A hugely great post was brought to my attention yesterday by Professor James McGrath of Butler University. I recommend you read it in full as well as look for the part two which hopefully is coming soon. It’s focus is why do evangelicals, who are largely biblical literalists (fundamentalists), refuse to believe that peace and social justice issues are the primary “work” of Christians.   This comes on the heels of another story that has been traveling around the media, both mainstream and Internet.

Glenn Beck, (alas, a favorite of the fundie right), has encouraged all “Christians” to look into their churches and if they see evidence of “social justice” ministries, they should “run for the hills.” Such churches, Beck argues, are merely socialist/communist sympathizers, and will ultimately destroy the US.

I’m begging you, your right to religion and freedom to exercise religion and read all of the passages of the Bible as you want to read them and as your church wants to preach them . . . are going to come under the ropes in the next year. If it lasts that long it will be the next year. I beg you, look for the words ‘social justice’ or ‘economic justice’ on your church Web site. If you find it, run as fast as you can. Social justice and economic justice, they are code words. Now, am I advising people to leave their church? Yes.

Professor Richard T. Hughes, the author of the first piece linked to, tells an amazing story that I think illustrates the problem we face within the Christian community. We are definitely of two minds, and it seems that our worldviews are so diametrically in opposition, that I wonder if there is a solution.

It’s important to relate the story, however as I said, do read the post.

Dr. Hughes teaches at Messiah College, clearly a religiously oriented school. For first year students, the faculty decided to use a text about Dr. Paul Farmer, who left a lucrative medical practice to devote his life to ministering to the Haitians. All felt the book perfectly illustrated the ministry the college hoped to engender in its students.

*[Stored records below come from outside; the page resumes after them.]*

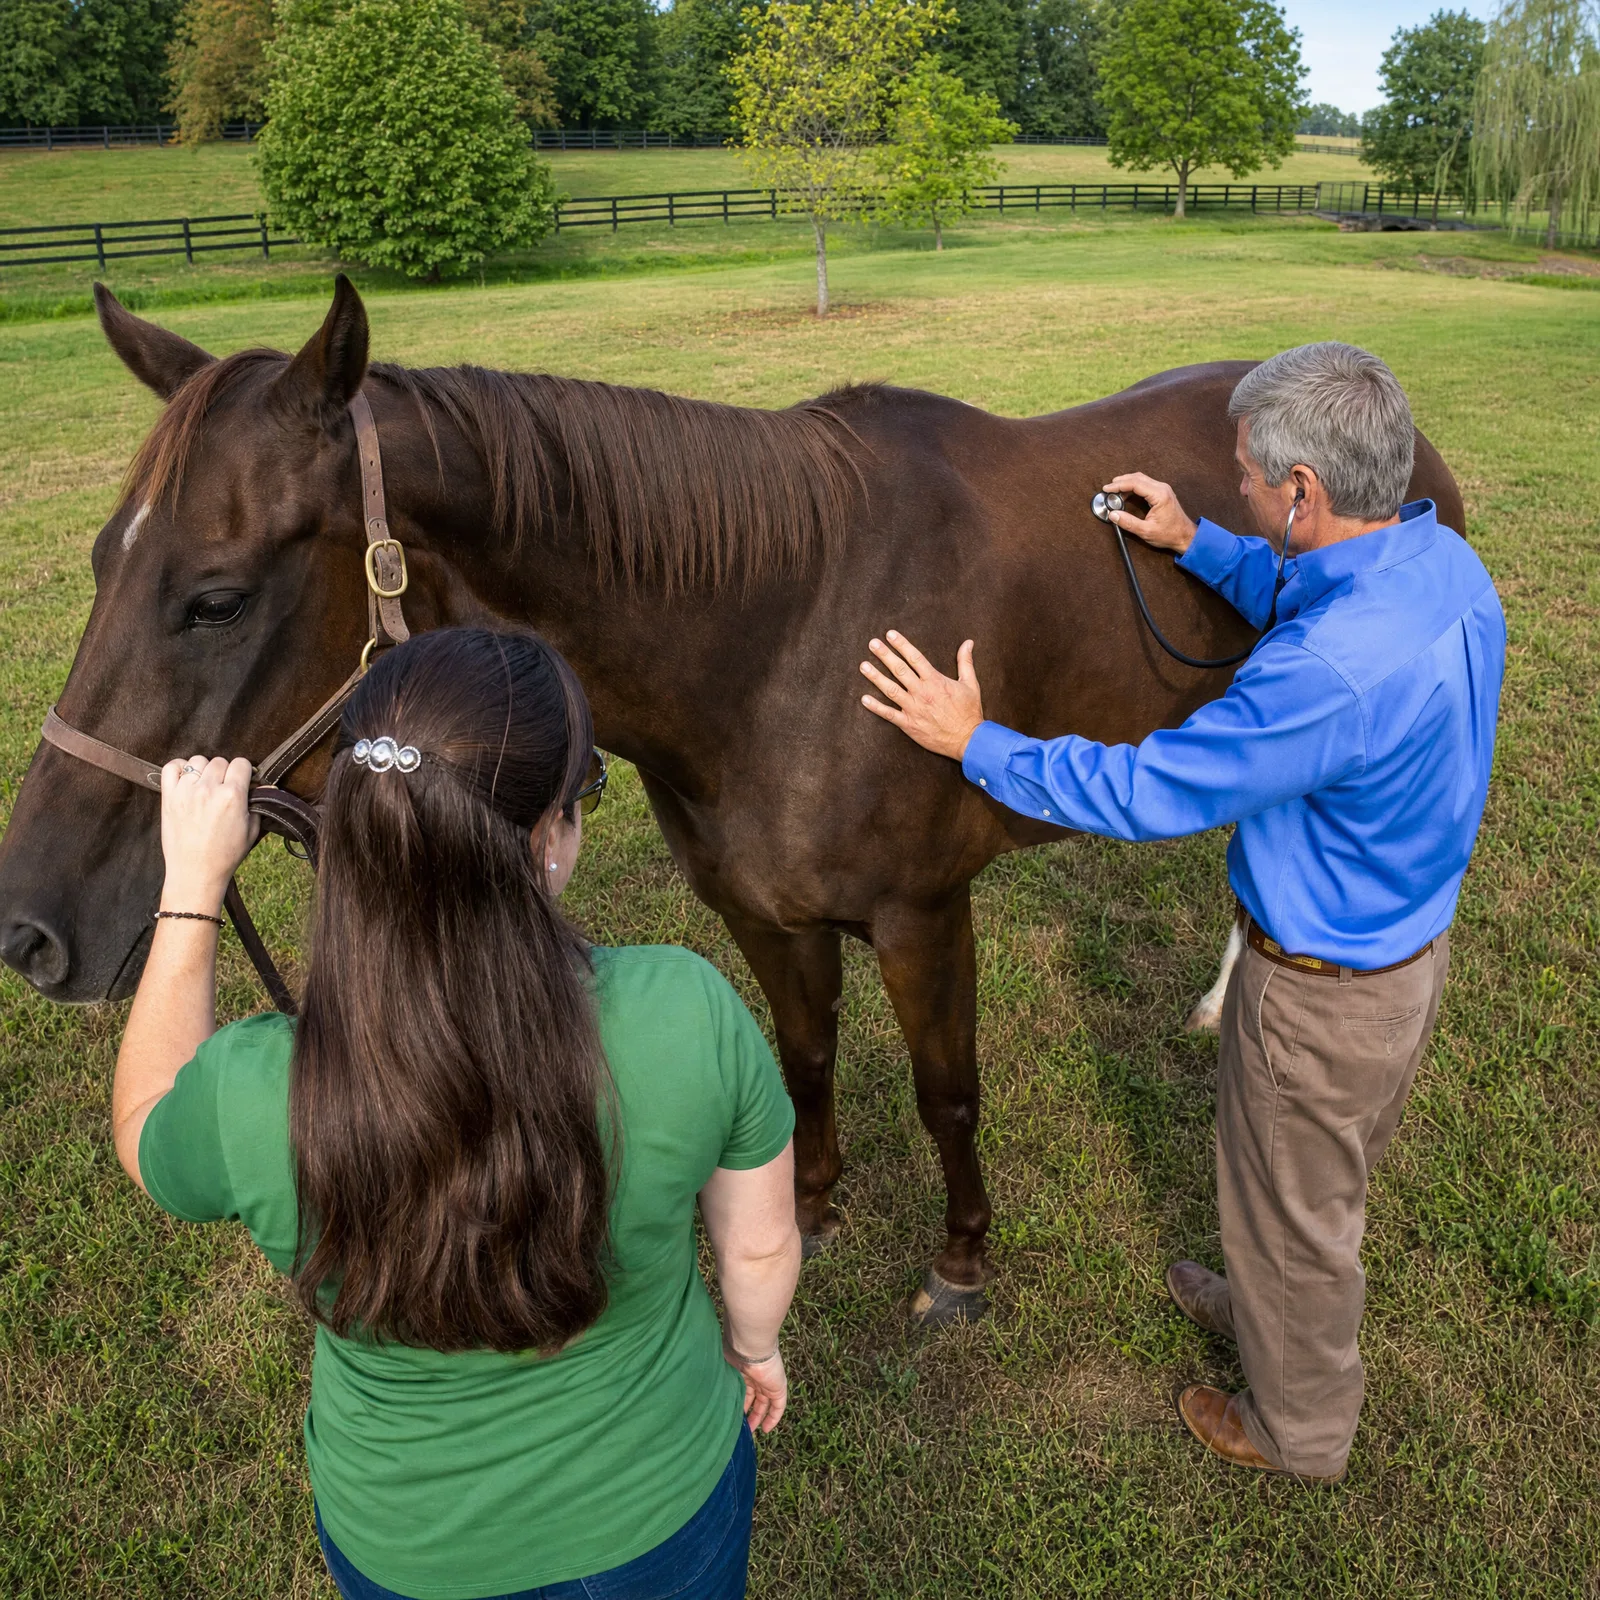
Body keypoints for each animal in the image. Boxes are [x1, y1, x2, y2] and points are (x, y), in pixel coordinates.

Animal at [0, 279, 1465, 1323]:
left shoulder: (925, 917)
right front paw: (810, 1209)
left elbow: (948, 1093)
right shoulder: (767, 914)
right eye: (100, 560)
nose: (30, 927)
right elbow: (804, 1058)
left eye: (216, 596)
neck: (787, 631)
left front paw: (961, 1262)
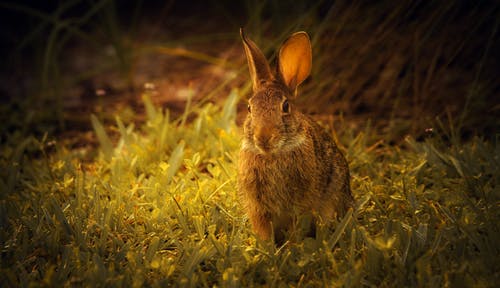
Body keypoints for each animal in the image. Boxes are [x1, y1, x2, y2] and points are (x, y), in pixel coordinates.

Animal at [237, 29, 352, 244]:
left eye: (285, 106)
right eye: (249, 108)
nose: (263, 137)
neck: (273, 155)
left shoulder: (299, 206)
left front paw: (291, 246)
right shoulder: (259, 209)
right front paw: (267, 249)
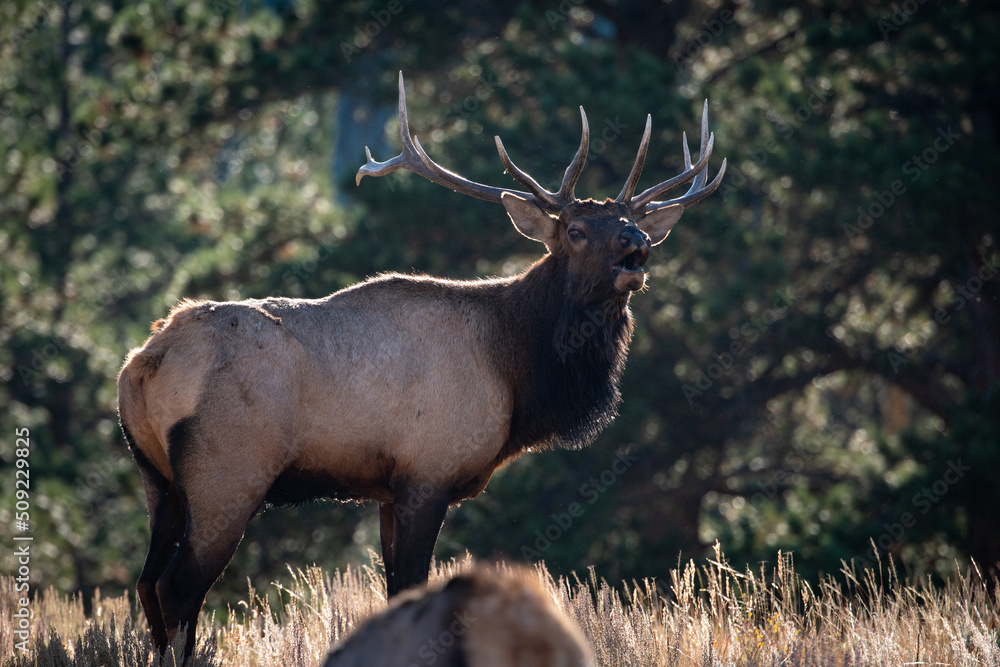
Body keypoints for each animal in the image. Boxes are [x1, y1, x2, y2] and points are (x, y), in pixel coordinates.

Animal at [117, 72, 725, 660]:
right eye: (574, 231)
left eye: (626, 220)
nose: (636, 242)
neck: (515, 372)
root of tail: (144, 362)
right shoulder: (427, 473)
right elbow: (413, 586)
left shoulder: (388, 488)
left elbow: (397, 594)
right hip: (226, 475)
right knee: (178, 589)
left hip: (159, 480)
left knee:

Hughes reports that a young student approached and complained that the book was an improper choice, since it was clear that “Farmer was no Christian.” Hughes is dumbfounded, since Dr. Farmer is a life long Catholic, and has spend years treating tens of thousands of poor Haitians, following the call of Jesus himself in Matthew 25.

Dr. Hughes asks for elucidation. The student replies. Having read the book, the student claims that there was NO reference to any efforts on Farmer’s part to teach the gospel and convert the “heathens.” Thus, in her mind, he could not be a Christian.

This sets the tone, I would suggest, of the problem. How do biblical literalists ignore the utter clear directive of Jesus to “love one’s enemies,” to “turn the other cheek,” and to feed the hungry, clothe the naked, minister to the sick, and so forth, because in doing so, they are caring for Jesus himself. What can be more powerful than this?

Yet, somehow, this message is ignored, explained away, or perverted into something unintelligible, simply because all this “ministering” is worthless if the soul is lost and not converted to a “personal” relationship with Jesus. In other words, our primary and overriding ministry is to preach Jesus as savior. All else is but window dressing.

Of course, to most of us, this is breathtakingly wrong. It is missing the point. It is denying the tenor of Jesus’ message. While Jesus did send out his disciples to “preach the Good News,” they were empowered to cast out demons and to heal the sick. Time and time again, he told us that the peacemakers would inherit the Kingdom. The poor would have good things. And of course Matthew 25 lays out the strongest of all orders to “feed the sheep” and not by way of theology, but in concrete ways, with food, housing, clothing, medical care.

How do we reach accord when we are at such odds? I have no clue frankly. I’m hoping that Dr. Hughes will offer some suggestions in Part II. And that may lead to Part II here as well. Ponder it friends.